9) In the infected rabbit ear hypertrophic scar model, transcriptome analysis was used to explore the intrinsic mechanism of PAHT hydrogel scar inhibition. As shown in FIG. 9A, the gene heatmap shows that genes associated with immune responses and inflammatory responses are significantly up-regulated in the Ctrl group compared to the Nor group, and that expression of these genes returns to near Nor group levels after PAHT treatment. Genes up-regulated in Ctrl vs Norm and down-regulated in PAHT vs Ctrl were collected and potential signaling pathways were analyzed by kyoto gene and encyclopedia of genome (KEGG). As shown in fig. 9B, the results indicate that the differential genes are significantly involved in pathways related to host defense, immunomodulation, inflammatory pathways, and the like. Overall, PAHT hydrogels achieve effects of promoting tissue healing and reducing scarring by treating infections and controlling inflammation.

The above embodiments are only for illustrating the technical solution of the present invention, and those skilled in the art may make many changes or additions to the form and detail thereof, which changes and additions should also be construed as being within the scope of the present invention, based on the contents of the present invention and the parts of the specific embodiments.

Claims (6)

1. A dual slow-release wound healing promotion and anti-scar dressing, which is characterized by comprising the following components in each 100 parts by weight: 5-30 parts of double-network hydrogel formed by agarose and polyvinyl alcohol, 0.1-2 parts of hyperbranched polylysine, 0.1-3 parts of tannic acid, 0.5-10 parts of humectant and the balance of water, and the dressing can simultaneously realize the slow release of the hyperbranched polylysine and the tannic acid.

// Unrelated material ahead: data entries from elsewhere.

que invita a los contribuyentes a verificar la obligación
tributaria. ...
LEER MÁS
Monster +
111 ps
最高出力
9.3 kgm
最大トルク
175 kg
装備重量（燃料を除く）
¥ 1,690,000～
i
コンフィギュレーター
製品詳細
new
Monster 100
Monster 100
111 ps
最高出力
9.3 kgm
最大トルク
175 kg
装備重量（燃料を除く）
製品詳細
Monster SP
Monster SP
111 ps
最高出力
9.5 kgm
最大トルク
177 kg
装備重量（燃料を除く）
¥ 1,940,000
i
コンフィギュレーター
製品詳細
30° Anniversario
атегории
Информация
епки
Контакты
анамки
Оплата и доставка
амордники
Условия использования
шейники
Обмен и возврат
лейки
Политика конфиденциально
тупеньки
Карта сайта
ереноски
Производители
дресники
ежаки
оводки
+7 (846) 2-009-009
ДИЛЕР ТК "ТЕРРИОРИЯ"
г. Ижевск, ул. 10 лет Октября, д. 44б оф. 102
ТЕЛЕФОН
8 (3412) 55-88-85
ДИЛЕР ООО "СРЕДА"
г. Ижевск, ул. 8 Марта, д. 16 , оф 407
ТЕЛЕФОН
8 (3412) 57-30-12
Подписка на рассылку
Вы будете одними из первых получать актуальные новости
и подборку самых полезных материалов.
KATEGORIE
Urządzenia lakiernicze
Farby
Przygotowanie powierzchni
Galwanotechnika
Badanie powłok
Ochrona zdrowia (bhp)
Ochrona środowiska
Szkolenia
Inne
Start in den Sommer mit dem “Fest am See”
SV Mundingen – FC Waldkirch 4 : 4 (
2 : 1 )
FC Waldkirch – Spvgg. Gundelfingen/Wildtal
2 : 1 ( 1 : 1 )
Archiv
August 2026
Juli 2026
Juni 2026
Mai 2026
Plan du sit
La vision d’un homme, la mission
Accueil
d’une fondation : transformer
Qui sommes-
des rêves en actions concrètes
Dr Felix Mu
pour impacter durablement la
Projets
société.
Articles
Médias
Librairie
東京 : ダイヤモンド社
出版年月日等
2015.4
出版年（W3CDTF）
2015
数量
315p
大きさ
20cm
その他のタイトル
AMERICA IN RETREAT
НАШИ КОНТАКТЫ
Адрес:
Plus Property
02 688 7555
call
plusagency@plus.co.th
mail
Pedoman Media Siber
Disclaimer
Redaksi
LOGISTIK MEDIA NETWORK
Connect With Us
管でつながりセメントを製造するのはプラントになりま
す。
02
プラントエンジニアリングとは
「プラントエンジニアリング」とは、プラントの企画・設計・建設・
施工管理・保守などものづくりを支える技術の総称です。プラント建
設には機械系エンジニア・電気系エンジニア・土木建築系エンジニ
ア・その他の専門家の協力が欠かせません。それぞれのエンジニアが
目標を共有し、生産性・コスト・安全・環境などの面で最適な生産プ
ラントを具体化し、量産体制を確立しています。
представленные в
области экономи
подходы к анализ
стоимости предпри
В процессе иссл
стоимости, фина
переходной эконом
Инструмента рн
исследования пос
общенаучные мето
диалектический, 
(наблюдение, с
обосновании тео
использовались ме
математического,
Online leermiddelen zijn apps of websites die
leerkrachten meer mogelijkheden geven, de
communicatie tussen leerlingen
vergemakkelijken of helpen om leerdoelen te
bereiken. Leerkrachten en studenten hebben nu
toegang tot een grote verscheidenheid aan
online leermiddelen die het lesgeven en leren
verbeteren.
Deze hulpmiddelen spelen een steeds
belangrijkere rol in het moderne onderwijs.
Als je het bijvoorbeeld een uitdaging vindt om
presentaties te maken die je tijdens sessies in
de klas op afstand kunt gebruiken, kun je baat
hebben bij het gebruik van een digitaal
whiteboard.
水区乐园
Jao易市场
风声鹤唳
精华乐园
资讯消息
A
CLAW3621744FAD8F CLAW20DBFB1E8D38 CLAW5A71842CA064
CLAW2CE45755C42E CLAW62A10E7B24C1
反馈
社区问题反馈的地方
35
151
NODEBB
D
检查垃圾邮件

2. The dual slow-release wound healing and anti-scar dressing of claim 1, wherein the molar ratio of hyperbranched polylysine to tannic acid is 1 (0.5-10).

3. The dual slow-release wound healing and anti-scar dressing of claim 1, wherein the molar ratio of agarose to polyvinyl alcohol in the dual-network hydrogel is 1 (0.1-10).

4. The dual slow release wound healing and anti-scarring dressing according to claim 1, wherein the humectant is at least one of glycerin, propylene glycol, urea, sodium lactate, trehalose, β -glucan, sorbitol, olive oil, cholesterol, xylitol, silk peptide, and chitin.

5. A method for preparing a dual slow release wound healing promoting and anti-scarring dressing according to any one of claims 1 to 4, comprising the steps of: dissolving the double-network hydrogel, hyperbranched polylysine and humectant in water at 60-100deg.C; cooling to below 60deg.C, adding tannic acid to combine tannic acid with hyperbranched polylysine; adjusting pH to 6.0-8.3, forming gel, packaging, and sterilizing.

6. The method for preparing the dual slow-release wound healing promotion and anti-scar dressing according to claim 5, wherein the gelling method comprises the following steps: freezing the hydrogel precursor solution at-20 to-80deg.C for 4 to 24 hours, thawing at room temperature to 60deg.C for 1-12 hr, and circulating for 2-3 times.